You can have emotional intelligence and be a rock for the people around you and an organization. This starts and ends with people. Listen to what people need and they will honestly tell you. I feel more in touch with the pulse of the organization now than pre-pandemic and our employees tell us they feel this way too.
There was this concept of work-life balance where you’d check your emotions at the door when starting your workday. Now that our home and work lives are so intermingled, employees need more support than ever – especially from their colleagues who know them the best.
Sometimes, the best medicine for mental health is to talk and connect with others. We all have a role to play in this, which is peer support. Challenge yourself to ask someone how they are ‘really doing’ and you do the same. I’ve shared with people I have good days and bad days. I’ve openly talked about mental health and wellness, and my struggles with being bullied early on in my career. It starts with talking about it and being real about it.
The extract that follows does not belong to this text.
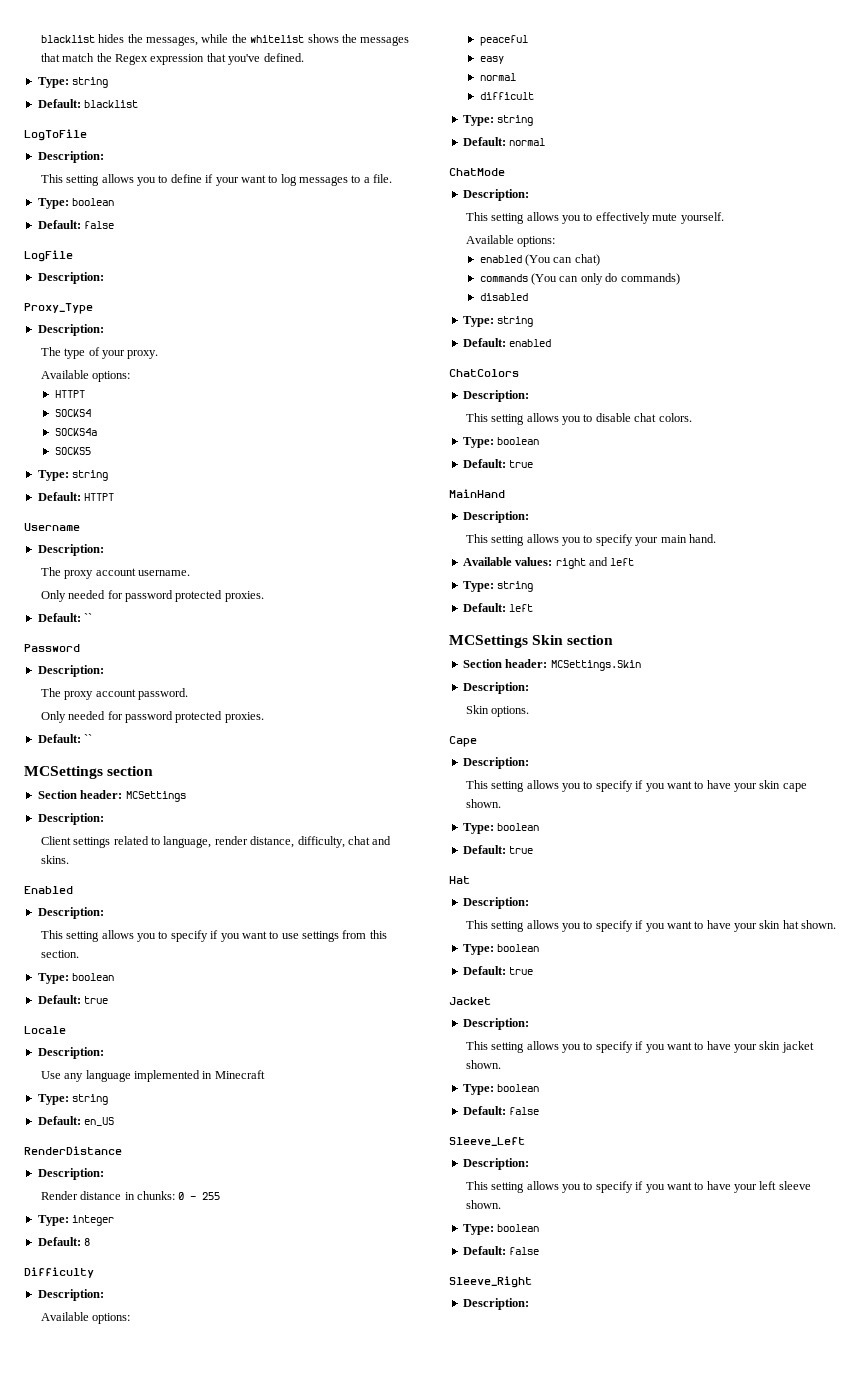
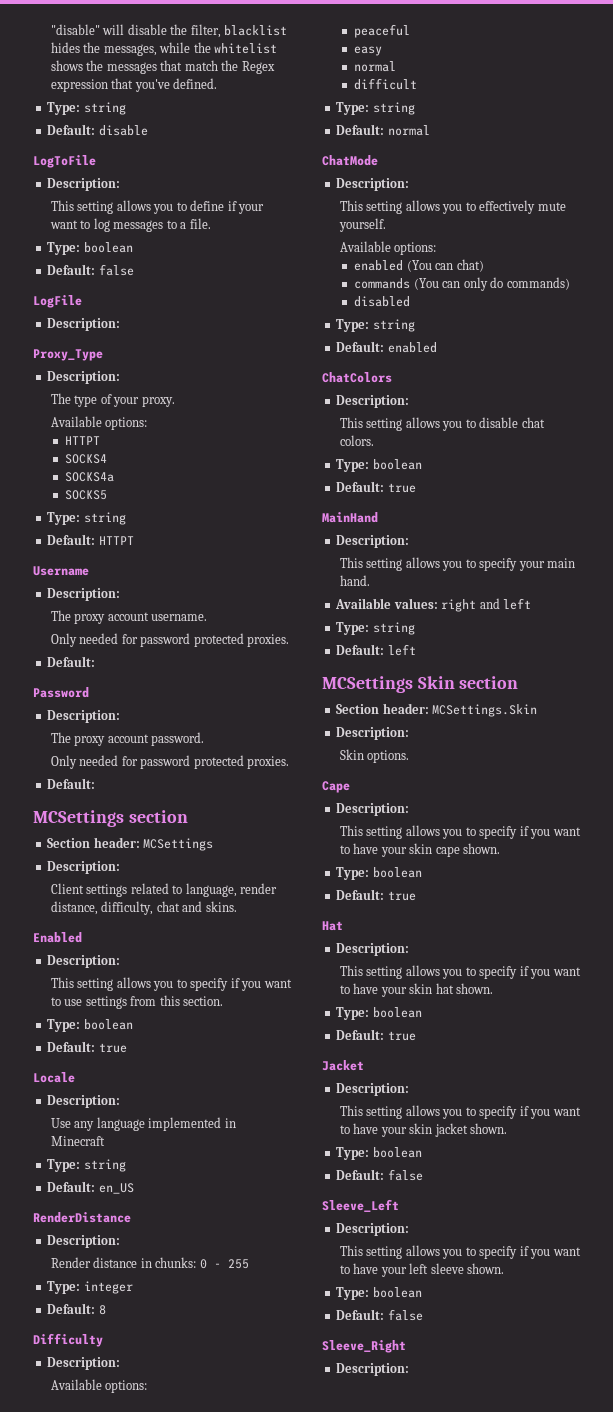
(40, 39) none -> [50,24,221,38] "disable" will disable the filter,
[84,100,139,108] blacklist -> [98,125,148,136] disable
[84,613,93,622] `` -> (96, 661) none
[84,734,93,743] `` -> (96, 783) none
Former Lieutenant Colonel Stéphane Grenier joined nearly 2,000 employees for a virtual discussion on mental health and the concept of peer support. Stéphane said during our conversation “I rarely deal with leaders who say put me on the spot.” By being vulnerable and open, we can create a culture where people bring their best selves to work and know they are supported by their colleagues.
“I’ve rarely met someone who has been through a serious mental health challenge who has recovered who is not looking for the opportunity to help a fellow human being. When organizations pivot into that, they lift that last cloud of stigma…you are actually valuing the wisdom they acquired through their recovery.”
There’s vulnerability in reaching out to someone who you know has had a bad day or is going through a hard time. I receive more emails and phone calls than pre-pandemic because I’ve been vulnerable. People have felt moved to share advice with me and are comfortable sharing their personal stories. I make a commitment to respond to each person – especially in the absence of face-to-face interaction. I haven't counted but it's safe to say it is in the thousands. There is trust built because we’ve been transparent in saying “put your hand up if you can help out a peer. Don’t be afraid to ask for help as we know you may be juggling work, kids and family. We want to be flexible.”
There are risks we take everyday as leaders by being brave and making bold decisions. Nothing is braver than knocking down the walls, being ‘a rock’ and supporting people at a time of uncertainty. I’m not sure when it was taught to keep at a distance to project a particular image as an ‘ideal’ leader. I just know that being authentic has resonated with people and I can be myself. Leadership isn’t about hierarchy. It’s about creating an environment where people can be people, which makes for a great place to work and, more importantly, be.